━━━━━ Data in this exercise
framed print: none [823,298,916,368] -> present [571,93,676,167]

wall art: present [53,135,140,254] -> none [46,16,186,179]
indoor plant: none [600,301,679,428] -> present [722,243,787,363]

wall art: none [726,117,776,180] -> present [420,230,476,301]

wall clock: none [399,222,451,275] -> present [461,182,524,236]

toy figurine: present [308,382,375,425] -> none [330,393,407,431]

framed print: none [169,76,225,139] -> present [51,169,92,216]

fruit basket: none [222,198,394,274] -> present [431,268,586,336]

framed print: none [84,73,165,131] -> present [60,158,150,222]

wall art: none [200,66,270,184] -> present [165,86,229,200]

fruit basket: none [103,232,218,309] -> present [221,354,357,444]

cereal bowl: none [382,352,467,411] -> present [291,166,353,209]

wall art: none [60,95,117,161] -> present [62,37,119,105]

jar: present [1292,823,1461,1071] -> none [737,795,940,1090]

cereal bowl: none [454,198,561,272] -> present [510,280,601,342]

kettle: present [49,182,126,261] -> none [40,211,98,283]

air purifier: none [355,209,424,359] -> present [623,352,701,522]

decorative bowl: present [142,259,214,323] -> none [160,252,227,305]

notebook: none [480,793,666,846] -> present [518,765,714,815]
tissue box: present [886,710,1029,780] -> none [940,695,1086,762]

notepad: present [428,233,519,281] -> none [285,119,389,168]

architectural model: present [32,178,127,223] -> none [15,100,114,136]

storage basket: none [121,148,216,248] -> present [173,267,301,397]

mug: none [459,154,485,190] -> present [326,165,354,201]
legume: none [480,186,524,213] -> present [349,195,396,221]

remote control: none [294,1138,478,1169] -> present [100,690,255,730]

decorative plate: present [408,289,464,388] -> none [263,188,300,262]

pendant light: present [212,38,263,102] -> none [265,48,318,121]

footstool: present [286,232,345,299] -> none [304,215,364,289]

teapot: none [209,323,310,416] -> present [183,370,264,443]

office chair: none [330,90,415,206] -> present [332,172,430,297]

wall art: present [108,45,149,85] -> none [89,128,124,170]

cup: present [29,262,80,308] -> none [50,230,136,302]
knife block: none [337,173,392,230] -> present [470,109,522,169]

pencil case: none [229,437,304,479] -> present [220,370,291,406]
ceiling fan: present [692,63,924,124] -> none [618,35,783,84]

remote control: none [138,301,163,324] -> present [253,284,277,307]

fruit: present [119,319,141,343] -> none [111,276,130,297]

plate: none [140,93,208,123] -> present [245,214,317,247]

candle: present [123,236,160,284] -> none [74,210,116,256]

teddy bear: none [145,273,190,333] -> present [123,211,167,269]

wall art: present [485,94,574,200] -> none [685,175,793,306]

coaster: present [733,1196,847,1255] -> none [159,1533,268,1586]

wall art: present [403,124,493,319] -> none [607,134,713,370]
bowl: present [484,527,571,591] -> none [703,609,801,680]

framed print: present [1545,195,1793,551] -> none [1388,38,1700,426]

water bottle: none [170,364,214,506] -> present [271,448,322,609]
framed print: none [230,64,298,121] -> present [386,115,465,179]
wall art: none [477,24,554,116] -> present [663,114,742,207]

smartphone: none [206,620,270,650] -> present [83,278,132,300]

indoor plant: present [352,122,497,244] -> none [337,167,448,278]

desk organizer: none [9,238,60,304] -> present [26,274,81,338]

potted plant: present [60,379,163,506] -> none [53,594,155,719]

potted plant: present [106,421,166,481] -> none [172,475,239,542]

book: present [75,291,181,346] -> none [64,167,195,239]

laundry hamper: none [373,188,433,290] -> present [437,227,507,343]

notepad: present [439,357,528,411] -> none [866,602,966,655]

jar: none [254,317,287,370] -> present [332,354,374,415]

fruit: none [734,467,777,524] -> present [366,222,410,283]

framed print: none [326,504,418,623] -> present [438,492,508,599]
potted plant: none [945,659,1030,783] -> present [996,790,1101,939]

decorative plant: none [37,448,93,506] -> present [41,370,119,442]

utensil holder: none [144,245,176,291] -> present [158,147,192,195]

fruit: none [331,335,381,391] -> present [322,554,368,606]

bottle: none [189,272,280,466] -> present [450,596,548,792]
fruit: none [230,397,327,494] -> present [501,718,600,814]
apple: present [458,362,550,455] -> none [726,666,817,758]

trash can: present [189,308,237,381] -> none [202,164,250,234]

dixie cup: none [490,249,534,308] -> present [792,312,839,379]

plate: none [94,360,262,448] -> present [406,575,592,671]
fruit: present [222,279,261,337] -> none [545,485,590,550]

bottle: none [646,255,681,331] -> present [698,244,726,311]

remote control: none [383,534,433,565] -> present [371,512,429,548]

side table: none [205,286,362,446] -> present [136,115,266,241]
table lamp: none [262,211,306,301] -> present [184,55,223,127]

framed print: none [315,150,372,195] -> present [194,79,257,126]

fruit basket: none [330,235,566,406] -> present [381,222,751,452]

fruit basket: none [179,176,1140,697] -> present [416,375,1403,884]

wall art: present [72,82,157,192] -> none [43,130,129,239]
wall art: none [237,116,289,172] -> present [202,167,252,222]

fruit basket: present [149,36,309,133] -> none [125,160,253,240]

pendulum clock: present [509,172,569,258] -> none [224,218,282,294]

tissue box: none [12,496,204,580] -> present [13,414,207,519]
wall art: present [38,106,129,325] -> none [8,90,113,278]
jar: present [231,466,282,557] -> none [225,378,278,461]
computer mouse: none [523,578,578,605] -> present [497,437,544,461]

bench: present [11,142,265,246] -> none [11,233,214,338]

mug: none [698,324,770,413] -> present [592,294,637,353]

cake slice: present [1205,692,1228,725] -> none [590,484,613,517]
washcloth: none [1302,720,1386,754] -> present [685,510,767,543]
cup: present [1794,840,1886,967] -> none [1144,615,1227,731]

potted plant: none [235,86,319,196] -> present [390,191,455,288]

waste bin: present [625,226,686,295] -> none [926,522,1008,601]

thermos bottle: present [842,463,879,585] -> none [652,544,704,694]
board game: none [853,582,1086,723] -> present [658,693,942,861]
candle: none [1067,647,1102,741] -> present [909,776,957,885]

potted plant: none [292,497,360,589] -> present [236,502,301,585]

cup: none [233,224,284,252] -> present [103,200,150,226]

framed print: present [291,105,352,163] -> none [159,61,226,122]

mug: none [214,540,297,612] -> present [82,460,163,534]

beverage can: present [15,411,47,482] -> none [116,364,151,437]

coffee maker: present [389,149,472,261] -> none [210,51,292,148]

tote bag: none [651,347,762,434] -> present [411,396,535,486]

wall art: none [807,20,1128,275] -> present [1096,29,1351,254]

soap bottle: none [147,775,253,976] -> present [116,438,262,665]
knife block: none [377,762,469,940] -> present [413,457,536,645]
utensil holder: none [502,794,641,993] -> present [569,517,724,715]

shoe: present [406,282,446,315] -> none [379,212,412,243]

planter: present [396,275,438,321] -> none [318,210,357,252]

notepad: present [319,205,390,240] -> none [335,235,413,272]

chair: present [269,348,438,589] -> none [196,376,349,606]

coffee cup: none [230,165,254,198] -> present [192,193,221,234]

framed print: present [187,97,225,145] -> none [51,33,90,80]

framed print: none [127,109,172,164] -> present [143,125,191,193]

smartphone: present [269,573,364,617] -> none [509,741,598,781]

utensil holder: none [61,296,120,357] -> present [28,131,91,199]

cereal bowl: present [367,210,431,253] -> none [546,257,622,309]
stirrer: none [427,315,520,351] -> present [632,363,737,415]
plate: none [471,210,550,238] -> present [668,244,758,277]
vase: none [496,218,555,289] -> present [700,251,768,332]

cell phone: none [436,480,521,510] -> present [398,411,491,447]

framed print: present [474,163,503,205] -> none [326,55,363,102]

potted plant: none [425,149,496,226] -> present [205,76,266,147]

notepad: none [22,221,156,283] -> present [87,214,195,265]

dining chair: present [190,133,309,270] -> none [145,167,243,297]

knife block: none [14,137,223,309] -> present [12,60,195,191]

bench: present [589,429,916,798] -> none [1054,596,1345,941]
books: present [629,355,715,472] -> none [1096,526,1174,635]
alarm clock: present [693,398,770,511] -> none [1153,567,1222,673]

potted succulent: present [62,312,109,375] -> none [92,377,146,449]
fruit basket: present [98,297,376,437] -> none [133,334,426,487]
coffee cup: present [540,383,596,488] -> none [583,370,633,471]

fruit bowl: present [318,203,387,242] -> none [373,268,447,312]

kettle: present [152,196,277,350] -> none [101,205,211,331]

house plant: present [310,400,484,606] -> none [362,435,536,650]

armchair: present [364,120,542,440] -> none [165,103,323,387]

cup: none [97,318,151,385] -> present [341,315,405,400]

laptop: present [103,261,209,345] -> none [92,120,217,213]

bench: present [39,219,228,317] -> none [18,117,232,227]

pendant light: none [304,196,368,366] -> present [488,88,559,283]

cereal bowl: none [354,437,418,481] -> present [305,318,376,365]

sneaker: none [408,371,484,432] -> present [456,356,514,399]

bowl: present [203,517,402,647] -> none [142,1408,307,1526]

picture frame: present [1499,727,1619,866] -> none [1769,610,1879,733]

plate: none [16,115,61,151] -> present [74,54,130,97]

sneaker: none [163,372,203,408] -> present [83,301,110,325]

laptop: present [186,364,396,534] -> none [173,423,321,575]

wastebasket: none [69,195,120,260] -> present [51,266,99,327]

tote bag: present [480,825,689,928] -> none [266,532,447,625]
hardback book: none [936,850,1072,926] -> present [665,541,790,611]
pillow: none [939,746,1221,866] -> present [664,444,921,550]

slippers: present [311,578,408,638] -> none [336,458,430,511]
━━━━━━━━━━
Work instructions:
From the data above, output exactly the lines between the one containing "dining chair: present" and the one containing "fruit basket: present [98,297,376,437]", counting both of them.

Answer box:
dining chair: present [190,133,309,270] -> none [145,167,243,297]

knife block: none [14,137,223,309] -> present [12,60,195,191]

bench: present [589,429,916,798] -> none [1054,596,1345,941]
books: present [629,355,715,472] -> none [1096,526,1174,635]
alarm clock: present [693,398,770,511] -> none [1153,567,1222,673]

potted succulent: present [62,312,109,375] -> none [92,377,146,449]
fruit basket: present [98,297,376,437] -> none [133,334,426,487]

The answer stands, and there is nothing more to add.